→ **TRY IT**: Give the lines below again exactly, starting with the line that holds "39: (395, 312)" and going on through the line that holds "115: (48, 125)".

(Point correspondence tracking data)
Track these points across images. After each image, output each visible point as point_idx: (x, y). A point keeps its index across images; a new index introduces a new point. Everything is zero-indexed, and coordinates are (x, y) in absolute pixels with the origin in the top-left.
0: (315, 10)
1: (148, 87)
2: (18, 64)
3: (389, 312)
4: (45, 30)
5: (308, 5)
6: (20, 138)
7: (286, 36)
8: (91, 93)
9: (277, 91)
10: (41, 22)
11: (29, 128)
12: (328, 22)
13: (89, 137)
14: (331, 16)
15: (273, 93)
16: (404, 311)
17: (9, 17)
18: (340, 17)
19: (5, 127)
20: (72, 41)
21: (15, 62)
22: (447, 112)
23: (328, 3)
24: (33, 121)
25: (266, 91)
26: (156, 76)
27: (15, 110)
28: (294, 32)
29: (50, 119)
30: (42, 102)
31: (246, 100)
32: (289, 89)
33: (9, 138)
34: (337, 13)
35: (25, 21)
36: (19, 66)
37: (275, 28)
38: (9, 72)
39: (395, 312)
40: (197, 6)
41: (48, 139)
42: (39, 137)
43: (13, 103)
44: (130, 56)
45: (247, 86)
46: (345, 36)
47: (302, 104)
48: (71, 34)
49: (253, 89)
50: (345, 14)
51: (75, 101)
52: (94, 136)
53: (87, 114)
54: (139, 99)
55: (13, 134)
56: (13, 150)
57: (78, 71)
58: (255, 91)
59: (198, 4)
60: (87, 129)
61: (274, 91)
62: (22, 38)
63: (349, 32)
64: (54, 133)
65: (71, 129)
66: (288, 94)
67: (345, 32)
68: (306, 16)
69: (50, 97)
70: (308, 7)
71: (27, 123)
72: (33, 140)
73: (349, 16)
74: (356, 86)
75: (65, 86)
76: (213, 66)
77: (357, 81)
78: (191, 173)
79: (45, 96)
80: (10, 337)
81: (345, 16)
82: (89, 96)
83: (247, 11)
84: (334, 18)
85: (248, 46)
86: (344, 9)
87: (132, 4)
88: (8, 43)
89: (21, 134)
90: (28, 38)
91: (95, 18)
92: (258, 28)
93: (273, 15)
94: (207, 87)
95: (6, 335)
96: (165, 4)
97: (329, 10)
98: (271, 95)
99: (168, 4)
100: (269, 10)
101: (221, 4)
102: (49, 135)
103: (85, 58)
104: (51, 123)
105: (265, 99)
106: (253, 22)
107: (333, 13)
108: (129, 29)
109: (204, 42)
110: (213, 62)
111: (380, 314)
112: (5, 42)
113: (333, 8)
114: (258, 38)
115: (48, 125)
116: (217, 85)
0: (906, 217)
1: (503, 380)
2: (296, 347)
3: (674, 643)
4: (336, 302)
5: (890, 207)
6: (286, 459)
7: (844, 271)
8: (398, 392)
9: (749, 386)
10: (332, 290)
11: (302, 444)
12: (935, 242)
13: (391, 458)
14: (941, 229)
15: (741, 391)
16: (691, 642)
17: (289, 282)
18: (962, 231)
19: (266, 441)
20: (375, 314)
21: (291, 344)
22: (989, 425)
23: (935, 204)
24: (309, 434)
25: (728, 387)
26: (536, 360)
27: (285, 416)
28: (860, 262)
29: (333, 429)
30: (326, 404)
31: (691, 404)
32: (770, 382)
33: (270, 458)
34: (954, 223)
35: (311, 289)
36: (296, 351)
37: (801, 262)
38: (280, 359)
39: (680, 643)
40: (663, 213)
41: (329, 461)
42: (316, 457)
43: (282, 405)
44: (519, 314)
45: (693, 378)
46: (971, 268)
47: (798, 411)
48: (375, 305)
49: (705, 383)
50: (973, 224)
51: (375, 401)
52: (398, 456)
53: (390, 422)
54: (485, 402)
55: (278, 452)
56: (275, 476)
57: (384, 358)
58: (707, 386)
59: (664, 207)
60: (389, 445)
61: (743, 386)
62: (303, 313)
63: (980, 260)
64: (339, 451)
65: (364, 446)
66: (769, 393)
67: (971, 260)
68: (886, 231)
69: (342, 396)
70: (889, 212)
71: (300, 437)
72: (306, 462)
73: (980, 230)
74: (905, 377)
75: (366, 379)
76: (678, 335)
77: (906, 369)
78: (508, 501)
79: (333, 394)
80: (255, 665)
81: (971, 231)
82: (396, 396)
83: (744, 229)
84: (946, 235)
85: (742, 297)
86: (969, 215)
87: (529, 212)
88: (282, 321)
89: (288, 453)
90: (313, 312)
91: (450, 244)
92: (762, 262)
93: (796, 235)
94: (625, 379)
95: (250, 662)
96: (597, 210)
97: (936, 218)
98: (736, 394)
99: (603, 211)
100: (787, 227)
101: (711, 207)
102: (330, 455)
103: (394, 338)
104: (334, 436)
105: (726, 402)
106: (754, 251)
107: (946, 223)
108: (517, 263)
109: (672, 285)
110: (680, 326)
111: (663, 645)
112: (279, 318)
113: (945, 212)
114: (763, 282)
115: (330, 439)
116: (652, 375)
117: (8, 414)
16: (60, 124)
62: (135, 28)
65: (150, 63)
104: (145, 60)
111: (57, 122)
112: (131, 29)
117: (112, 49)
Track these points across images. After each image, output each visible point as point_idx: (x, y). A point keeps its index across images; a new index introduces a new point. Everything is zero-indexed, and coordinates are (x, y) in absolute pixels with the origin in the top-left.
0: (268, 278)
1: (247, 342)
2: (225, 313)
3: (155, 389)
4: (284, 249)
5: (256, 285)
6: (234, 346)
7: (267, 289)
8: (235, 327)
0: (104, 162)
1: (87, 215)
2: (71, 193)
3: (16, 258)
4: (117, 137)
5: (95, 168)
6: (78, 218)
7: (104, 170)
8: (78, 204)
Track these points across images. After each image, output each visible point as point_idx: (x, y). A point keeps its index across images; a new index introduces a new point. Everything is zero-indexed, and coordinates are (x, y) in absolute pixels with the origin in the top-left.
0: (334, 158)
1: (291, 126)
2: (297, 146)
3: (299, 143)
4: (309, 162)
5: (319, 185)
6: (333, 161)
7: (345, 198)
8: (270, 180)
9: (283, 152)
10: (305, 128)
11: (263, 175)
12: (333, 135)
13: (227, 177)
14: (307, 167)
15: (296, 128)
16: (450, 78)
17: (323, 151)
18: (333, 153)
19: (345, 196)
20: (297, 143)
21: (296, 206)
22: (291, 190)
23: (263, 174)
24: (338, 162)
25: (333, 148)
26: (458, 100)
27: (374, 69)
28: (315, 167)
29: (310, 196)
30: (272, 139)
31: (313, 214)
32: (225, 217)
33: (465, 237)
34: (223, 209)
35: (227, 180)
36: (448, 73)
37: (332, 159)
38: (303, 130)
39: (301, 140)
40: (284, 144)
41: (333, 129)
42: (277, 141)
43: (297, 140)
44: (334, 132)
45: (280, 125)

→ **ANSWER**:
39: (395, 312)
40: (197, 6)
41: (48, 139)
42: (39, 137)
43: (13, 103)
44: (130, 56)
45: (247, 86)
46: (345, 36)
47: (302, 104)
48: (71, 34)
49: (253, 89)
50: (345, 14)
51: (75, 101)
52: (94, 136)
53: (87, 114)
54: (139, 99)
55: (13, 134)
56: (13, 150)
57: (78, 71)
58: (255, 91)
59: (198, 4)
60: (87, 129)
61: (274, 91)
62: (22, 38)
63: (349, 32)
64: (54, 133)
65: (71, 129)
66: (288, 94)
67: (345, 32)
68: (306, 16)
69: (50, 97)
70: (308, 7)
71: (27, 123)
72: (33, 140)
73: (349, 16)
74: (356, 86)
75: (65, 86)
76: (213, 66)
77: (357, 81)
78: (191, 173)
79: (45, 96)
80: (10, 337)
81: (345, 16)
82: (89, 96)
83: (247, 11)
84: (334, 18)
85: (248, 46)
86: (344, 9)
87: (132, 4)
88: (8, 43)
89: (21, 134)
90: (28, 38)
91: (95, 18)
92: (258, 28)
93: (273, 15)
94: (207, 87)
95: (6, 335)
96: (165, 4)
97: (329, 10)
98: (271, 95)
99: (168, 4)
100: (269, 10)
101: (221, 4)
102: (49, 135)
103: (85, 58)
104: (51, 123)
105: (265, 99)
106: (253, 22)
107: (333, 13)
108: (129, 29)
109: (204, 42)
110: (213, 62)
111: (380, 314)
112: (5, 42)
113: (333, 8)
114: (258, 38)
115: (48, 125)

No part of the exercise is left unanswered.